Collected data
====================

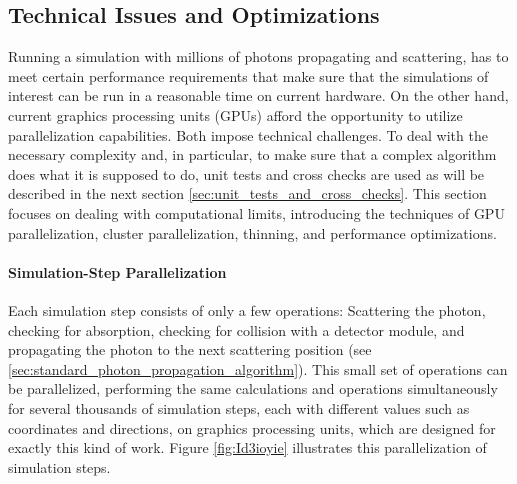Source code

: \subsection{Technical Issues and Optimizations}
\label{sec:technical_issues_and_optimizations}

Running a simulation with millions of photons propagating and
scattering, has to meet certain performance requirements that make sure
that the simulations of interest can be run in a reasonable time on
current hardware. On the other hand, current graphics processing units
(GPUs) afford the opportunity to utilize parallelization capabilities.
Both impose technical challenges. To deal with the necessary complexity
and, in particular, to make sure that a complex algorithm does what it
is supposed to do, unit tests and cross checks are used as will be
described in the next section \ref{sec:unit_tests_and_cross_checks}.
This section focuses on dealing with computational limits, introducing
the techniques of GPU parallelization, cluster parallelization,
thinning, and performance optimizations.

\paragraph{Simulation-Step Parallelization}

Each simulation step consists of only a few operations: Scattering the
photon, checking for absorption, checking for collision with a detector
module, and propagating the photon to the next scattering position (see
\ref{sec:standard_photon_propagation_algorithm}). This small set of
operations can be parallelized, performing the same calculations and
operations simultaneously for several thousands of simulation steps,
each with different values such as coordinates and directions, on
graphics processing units, which are designed for exactly this kind of
work. Figure \ref{fig:Id3ioyie} illustrates this parallelization of
simulation steps.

====================

[Your task]: Take the lines from the start of the entries through the line containing "scattering, has to" and set them down exactly, leaving out every picture.

[Exercise result]:
Source code

: \subsection{Technical Issues and Optimizations}
\label{sec:technical_issues_and_optimizations}

Running a simulation with millions of photons propagating and
scattering, has to meet certain performance requirements that make sure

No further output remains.